Le poulet frit coréen n’a rien à voir avec les autres : sa croûte est plus fine, plus légère, incroyablement croustillante, et elle le reste même sous la sauce. Le secret ? Une double friture et un enrobage à la fécule. Laqué de sauce yangnyeom au gochujang, il devient irrésistible. La recette est ci-dessus ; voici les gestes qui font toute la différence.
La double friture, secret du croustillant
La technique reine du poulet frit coréen, c’est la double friture. Une première cuisson à température modérée (autour de 160 °C) cuit le poulet à cœur ; on l’égoutte, on le laisse reposer quelques minutes, puis une seconde friture plus chaude (autour de 180 °C) dessèche et dore la croûte, qui devient fine et cassante. C’est ce double bain qui donne ce croustillant durable, capable de résister à la sauce. Utilisez de la fécule de pomme de terre ou de maïs, plus légère que la farine, pour l’enrobage.
La sauce yangnyeom, sucrée et piquante
Le yangnyeom désigne la sauce d’assaisonnement rouge qui laque le poulet : un mélange de gochujang, d’ail, de sucre ou de sirop, de sauce soja et d’un trait de vinaigre, réduit à la casserole jusqu’à devenir sirupeux et brillant. On y enrobe le poulet tout juste frit, hors du feu, pour qu’il reste croustillant. Parsemez de graines de sésame et de ciboule. Pour une version non laquée et croustillante à nu, servez la sauce à part.
Quelle bière avec le poulet frit coréen ?

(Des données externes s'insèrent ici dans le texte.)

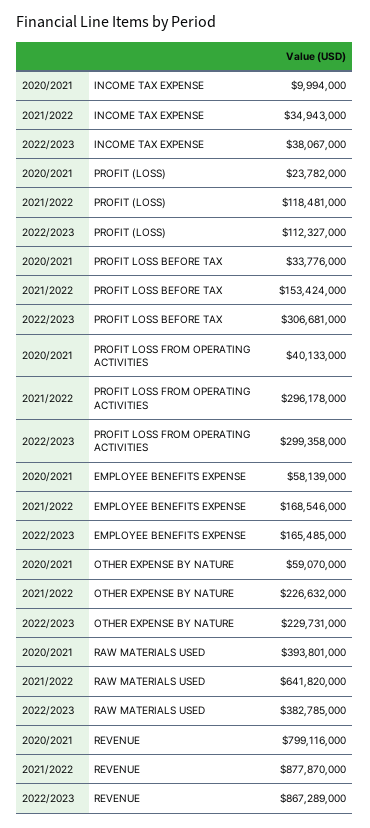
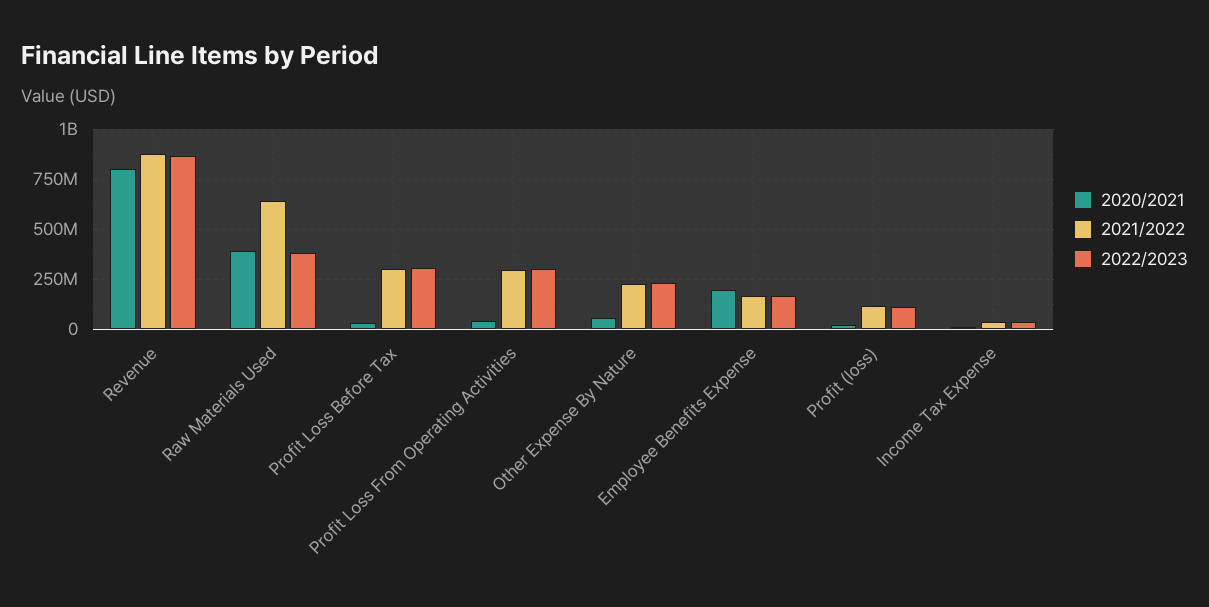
2021/2022, PROFIT LOSS BEFORE TAX: 153424000 -> 300000000
2020/2021, EMPLOYEE BENEFITS EXPENSE: 58139000 -> 200000000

C’est l’accord culte en Corée : le chimaek, contraction de chikin (poulet) et maekju (bière). Une bière blonde bien fraîche, légère et pétillante, nettoie le gras et apaise le piment ; une bière ambrée, plus maltée, tient tête aux sauces les plus relevées. Sans alcool, une limonade artisanale ou un thé glacé jouent la même fraîcheur.
Un festin coréen
Servez-le avec des tteokbokki pour un duo street-food, un peu de kimchi maison croquant et, pourquoi pas, un bibimbap pour compléter la table. Nos cavistes vous conseillent la bière idéale en boutique à Creysse et à Sainte-Foy-la-Grande.
Allergènes
Contient gluten (farine, sauce soja), soja (sauce soja, gochujang) et sésame (huile et graines). La volaille doit être cuite à cœur : la double friture y veille, mais vérifiez qu’il ne reste aucune partie rosée près de l’os. Manipulez l’huile de friture chaude avec prudence et ne la laissez jamais sans surveillance.
L’abus d’alcool est dangereux pour la santé. À consommer avec modération.